● **WHAT YOU WILL DO**:
The answer should be an exact repeat of the stretch of material below from the line containing "Velikost balení: 12, 24" through the line containing "結局のところ味はどうなんですか？おい".

----- DATA RECORDS -----

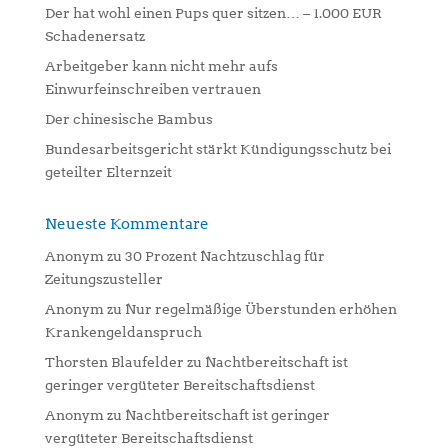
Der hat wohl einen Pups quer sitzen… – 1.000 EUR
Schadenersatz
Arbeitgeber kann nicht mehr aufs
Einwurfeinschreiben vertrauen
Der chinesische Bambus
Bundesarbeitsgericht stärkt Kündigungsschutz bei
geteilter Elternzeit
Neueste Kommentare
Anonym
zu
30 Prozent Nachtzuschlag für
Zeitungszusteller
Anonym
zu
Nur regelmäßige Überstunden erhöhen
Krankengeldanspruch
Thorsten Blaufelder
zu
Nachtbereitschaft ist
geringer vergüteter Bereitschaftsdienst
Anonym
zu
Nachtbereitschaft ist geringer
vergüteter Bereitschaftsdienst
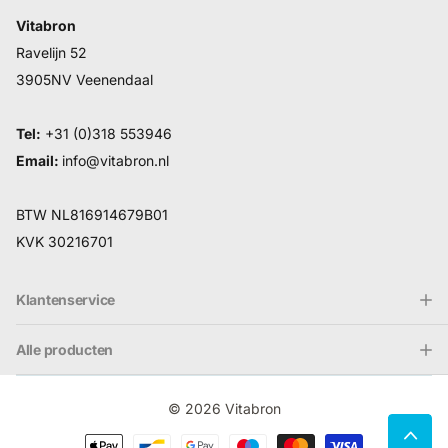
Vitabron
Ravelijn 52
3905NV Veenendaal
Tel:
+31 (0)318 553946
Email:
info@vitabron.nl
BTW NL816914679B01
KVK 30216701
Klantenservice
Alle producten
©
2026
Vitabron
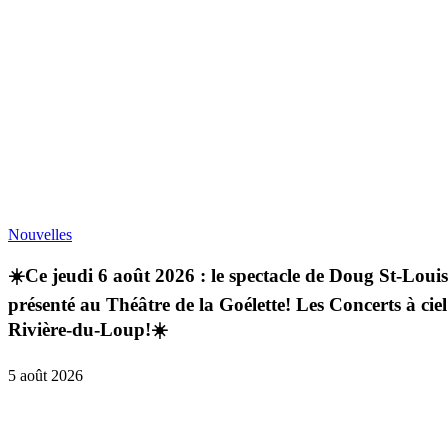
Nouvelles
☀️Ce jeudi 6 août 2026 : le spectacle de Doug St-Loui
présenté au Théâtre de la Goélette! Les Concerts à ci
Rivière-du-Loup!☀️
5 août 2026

-----
----- DATA RECORDS -----

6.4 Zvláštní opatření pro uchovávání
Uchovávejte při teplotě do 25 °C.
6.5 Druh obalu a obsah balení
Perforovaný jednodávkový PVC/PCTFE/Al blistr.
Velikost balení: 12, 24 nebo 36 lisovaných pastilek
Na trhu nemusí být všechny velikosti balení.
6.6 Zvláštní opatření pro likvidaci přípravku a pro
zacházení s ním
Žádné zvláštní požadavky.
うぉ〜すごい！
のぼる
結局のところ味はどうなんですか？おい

-----
----- DATA RECORDS -----

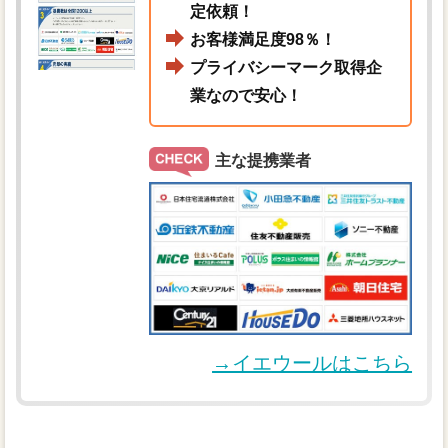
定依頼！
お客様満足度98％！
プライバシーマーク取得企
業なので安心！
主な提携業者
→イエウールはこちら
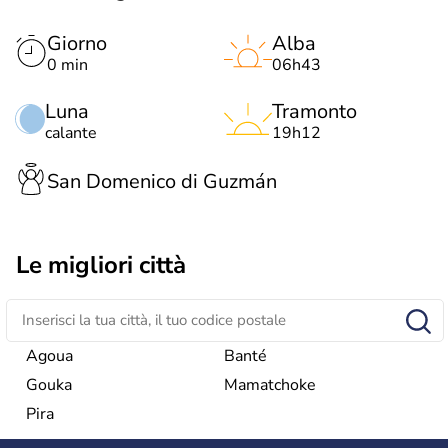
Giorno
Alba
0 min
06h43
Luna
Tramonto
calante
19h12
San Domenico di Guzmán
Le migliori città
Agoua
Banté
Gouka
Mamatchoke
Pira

-----

● **EXERCISE OUTPUT**:
Velikost balení: 12, 24 nebo 36 lisovaných pastilek
Na trhu nemusí být všechny velikosti balení.
6.6 Zvláštní opatření pro likvidaci přípravku a pro
zacházení s ním
Žádné zvláštní požadavky.
うぉ〜すごい！
のぼる
結局のところ味はどうなんですか？おい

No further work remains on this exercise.